Brief: Reproduce every entry below word for word, leaving out the pictures.

Dataset:
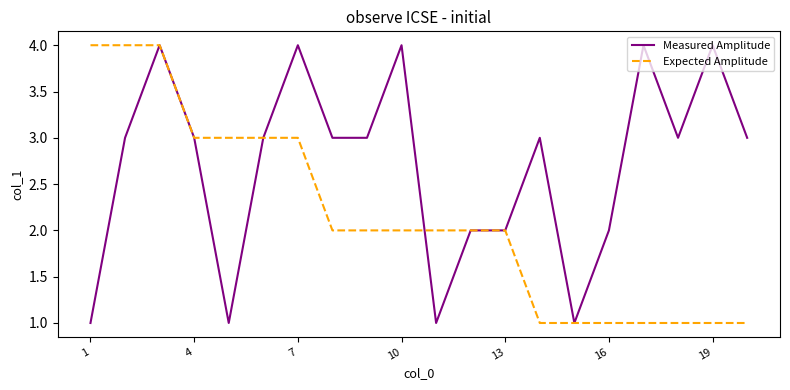

Rank the series by their average value, from lowest to highest.

Expected Amplitude, Measured Amplitude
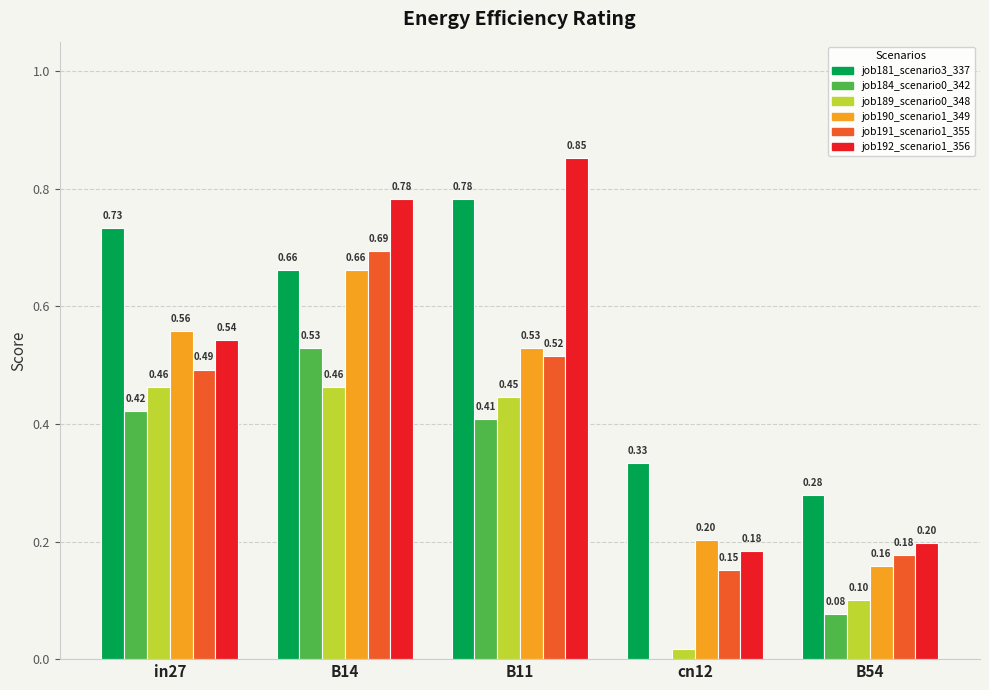

What is the sum of the job191_scenario1_355 values at B14 and in27?

1.2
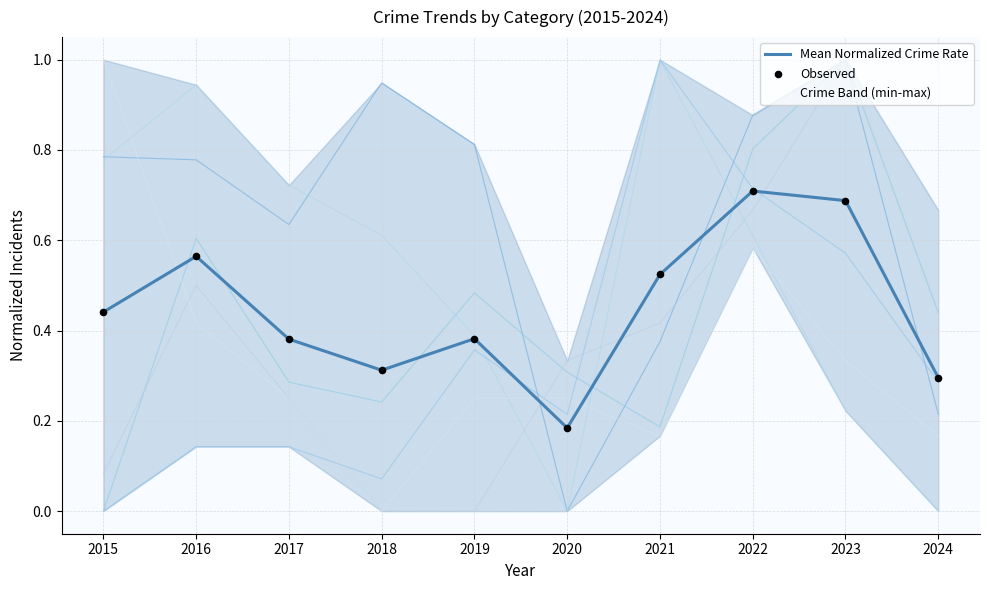

At which category is the sum across all series the highest?

2022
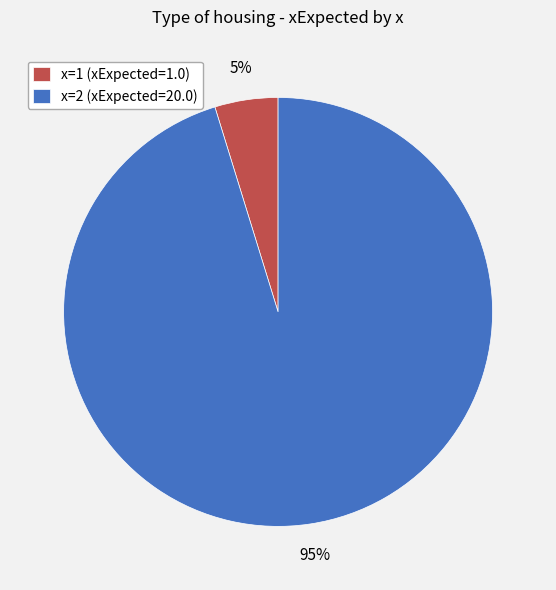

To the nearest percent, what is the difference between the largest and smallest slice percentages?

90%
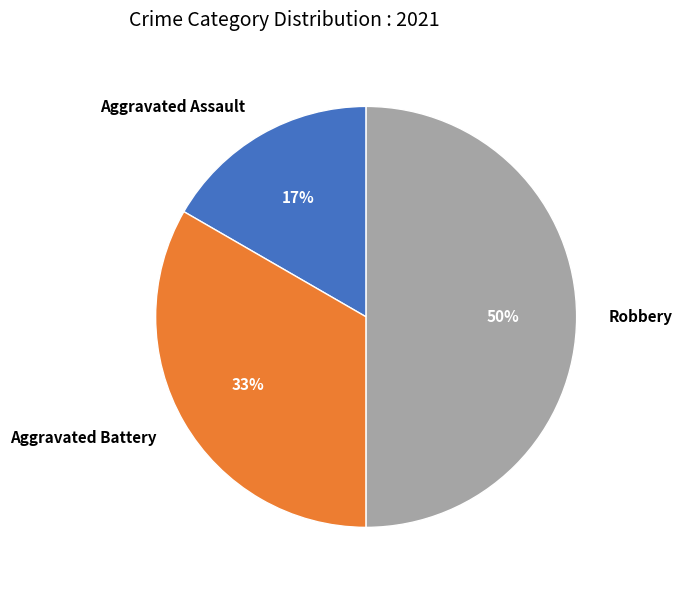

Which has a higher value, Aggravated Assault or Robbery?

Robbery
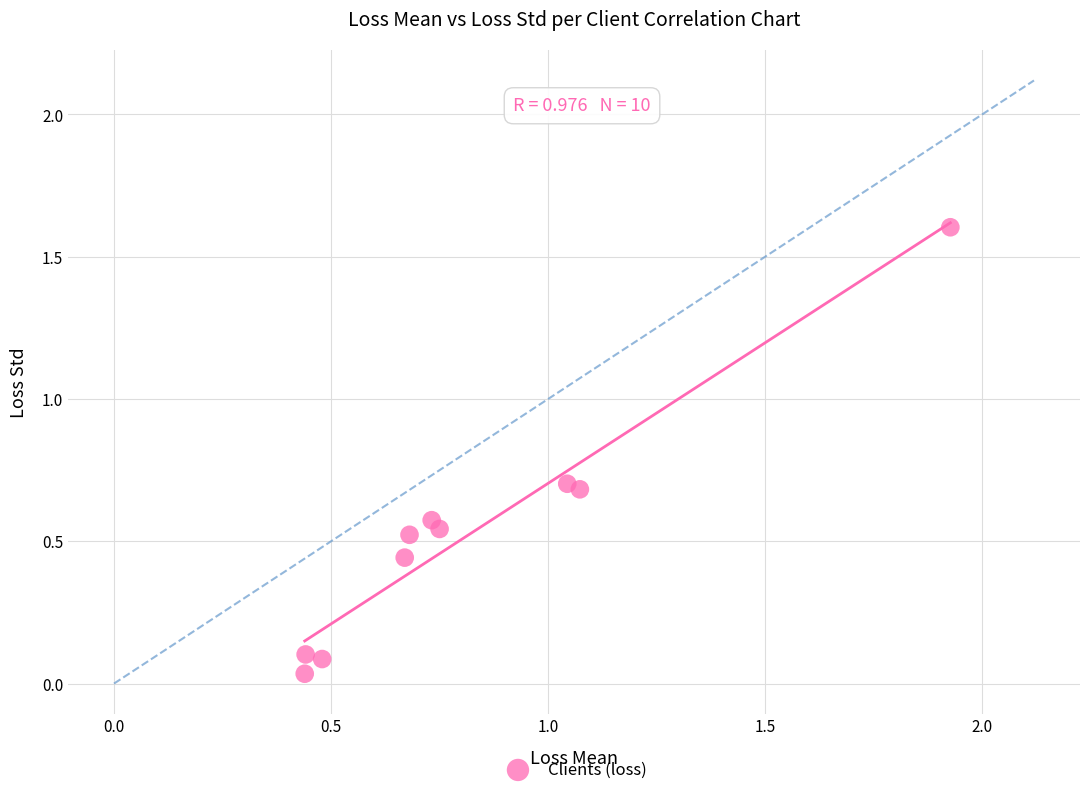

What is the range of Y values (max minus min)?

1.6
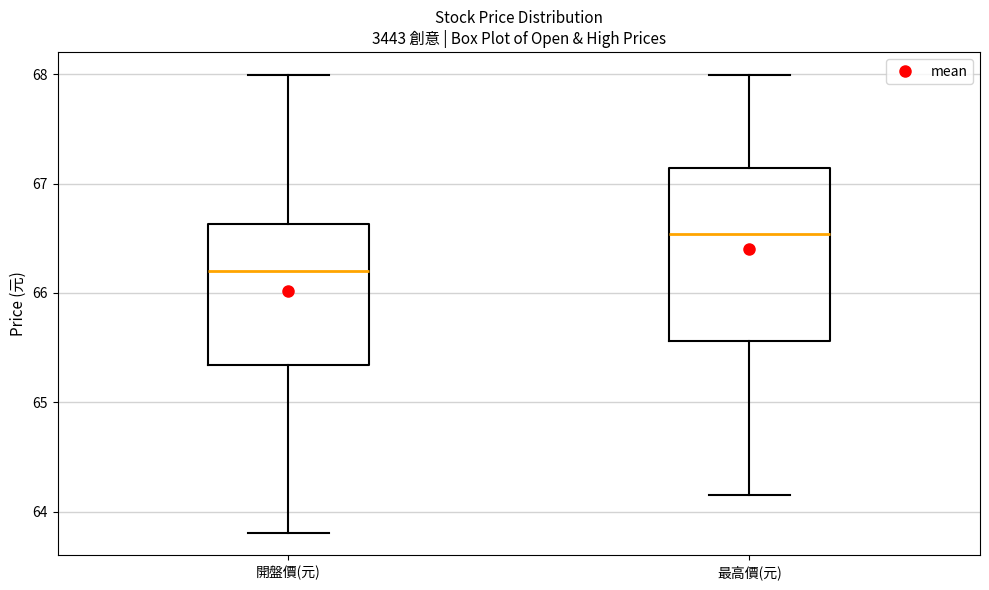

Where does the lower whisker of the box for 開盤價(元) end on the y-axis? The values are not printed on the chart, so give them approximately, as read against the axis.

63.8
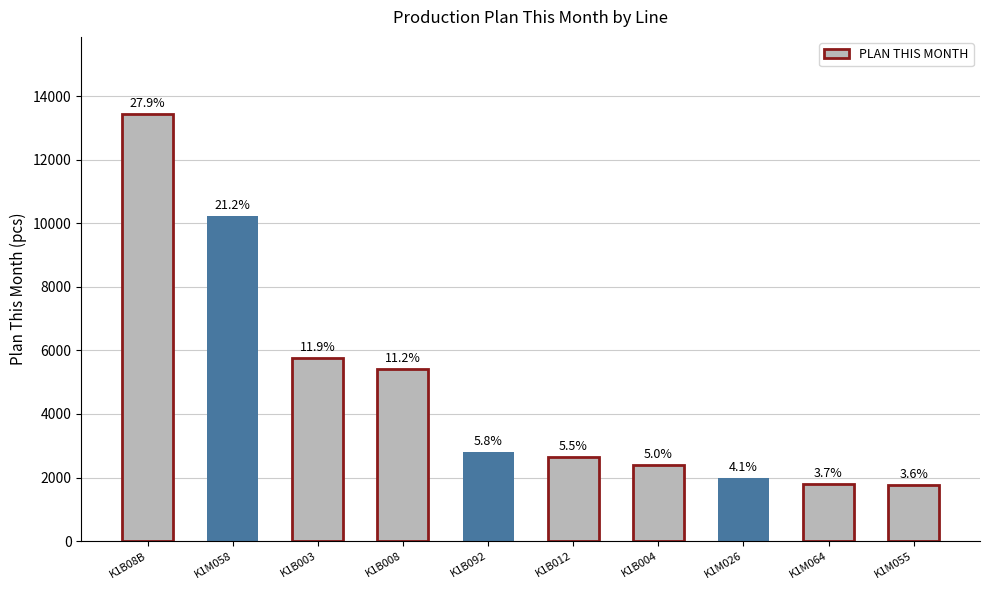

What is the sum of the values at K1B008 and K1M055?

7150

Solution for this exercise:
Rank the series by their average value, from lowest to highest.

Expected Amplitude, Measured Amplitude

What is the sum of the job191_scenario1_355 values at B14 and in27?

1.2

At which category is the sum across all series the highest?

2022

To the nearest percent, what is the difference between the largest and smallest slice percentages?

90%

Which has a higher value, Aggravated Assault or Robbery?

Robbery

What is the range of Y values (max minus min)?

1.6

Where does the lower whisker of the box for 開盤價(元) end on the y-axis? The values are not printed on the chart, so give them approximately, as read against the axis.

63.8

What is the sum of the values at K1B008 and K1M055?

7150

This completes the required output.